Tragedy of Othello oleh William Shakespeare

Di studio-studio di luar negeri seperti Hollywood, Pinewood, Cine Citta, Moskwa dan lain sebagainya sudah biasa saja orang memfilemkan sebuah karya kesusastraan, baik yang berbentuk novel maupun lakon sandiwara. Karya-karya pujangga Shakespeare seperti Othello[2], yang difilemkan oleh Moskwa merupakan hasil-hasil yang terpuji sekali. Pemimpin-pemimpin perusahaan filem di Hollywood senantiasa awas di dalam “mencari” novel-novel mana yang sedang laku, merupakan best-seller atau lakon-lakon sandiwara yang sukses di Broadway. Biasanya serta-merta novel dan lakon itu dibeli hak ciptanya buat dijadikan filem. Sebab umumnya novel dan lakon yang suskses menjadi filem yang sukses pula. 

Filem Othello, disutradarai oleh Orson Welles

Demikianlah kita lihat misalnya pengarang James Michener[3], karyanya yang sering difilemkan seperti Sayonara, Cerita dari Pasifik Selatan. Pengarang Truman Capote[4] belum lama berselang melihat novelnya Breakfast at Tiffany’s diperankan di layar putih oleh Audrey Hepburn. Pengarang lakon sandiwara Tennessee William[5] terkenal dengan filem-filem seperti A Streetcar Named Desire, Sweet Bird of Youth, yang baru saja dipertunjukkan di New York dengan Paul Newman dan Geraldine Page. Pengarang Arthur Miller mendapat sambutan baik tidak saja di Broadway, tapi juga di Hollywood dengan lakon Death of a Salesman[6]. Kerjasama antara sastrawan dengan dunia filem itu begitu erat adanya di Hollywood, hingga suatu bentuk penulisan baru dicoba belum lama berselang oleh Arthur Miller, dan bukan sandiwara, melainkan suatu bentuk kompromi berupa novel-screenplay [Usmar menerjemahkan istilah ini menjadi lakon lajar putih] yang berjudul The Misfits[7], berdasarkan filem yang sama dimana bermain almarhun Clark Gable dan Marilyn Monroe.
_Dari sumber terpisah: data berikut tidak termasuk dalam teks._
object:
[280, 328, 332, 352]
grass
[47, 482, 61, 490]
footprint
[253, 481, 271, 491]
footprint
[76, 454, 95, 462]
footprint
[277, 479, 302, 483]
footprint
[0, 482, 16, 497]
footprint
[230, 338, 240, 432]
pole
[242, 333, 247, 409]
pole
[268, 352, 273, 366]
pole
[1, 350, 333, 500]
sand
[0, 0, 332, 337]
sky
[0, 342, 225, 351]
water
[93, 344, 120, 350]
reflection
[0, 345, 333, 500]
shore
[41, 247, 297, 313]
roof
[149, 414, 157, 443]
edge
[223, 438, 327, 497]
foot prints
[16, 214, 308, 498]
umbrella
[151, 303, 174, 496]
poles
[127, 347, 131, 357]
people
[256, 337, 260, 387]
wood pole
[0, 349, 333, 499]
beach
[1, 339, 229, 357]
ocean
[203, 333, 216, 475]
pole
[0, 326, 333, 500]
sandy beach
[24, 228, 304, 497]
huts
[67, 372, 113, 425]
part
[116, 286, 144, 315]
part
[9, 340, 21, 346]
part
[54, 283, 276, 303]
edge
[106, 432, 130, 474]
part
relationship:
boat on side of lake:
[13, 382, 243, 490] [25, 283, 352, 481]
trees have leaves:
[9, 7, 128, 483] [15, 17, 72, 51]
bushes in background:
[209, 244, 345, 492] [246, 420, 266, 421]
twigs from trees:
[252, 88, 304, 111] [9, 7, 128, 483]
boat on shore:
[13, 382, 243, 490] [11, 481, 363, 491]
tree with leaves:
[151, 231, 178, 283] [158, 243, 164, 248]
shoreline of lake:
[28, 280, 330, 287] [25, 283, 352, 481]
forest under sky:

Kerjasama antara sastrawan dengan Sinemawan di Amerika Serikat bersifat menguntungkan secara timbal balik. Pada studio-studio filem ada pertimbangan komersil untuk membeli hak-hak filem sebuah novel lakon. Sebaliknya pihak pengarang memperoleh royality alias honorarium yang dobel, pertama dari penjualan buku kedua dari perusahaan filem.

A Streetcar Named Desire disutradarai oleh Elia Kazan

Dalam pertimbangan Usmar Ismail untuk memfilemkan novel Takdir Alisyahbana tidaklah terdapat aspek-aspek komersil oleh karena buku Takdir tidak terbukti sebagai suatu best-seller, pun masih satu pertanyaan apakah novel itu dikenal secara merata oleh publik. Bahwa Usmar Ismail namun memilih juga buat memfilemkan sebuah karya kesusastraan adalah agaknya disebabkan hasrat hendak merintis sebuah tradisi baru yakni kerjasama yang erat antara para sastrawan dengan industri filem. Ditilik dari sudut pandang ini dapatlah kiranya dikatakan bahwa Usmar Ismail itu suatu usaha pelopor.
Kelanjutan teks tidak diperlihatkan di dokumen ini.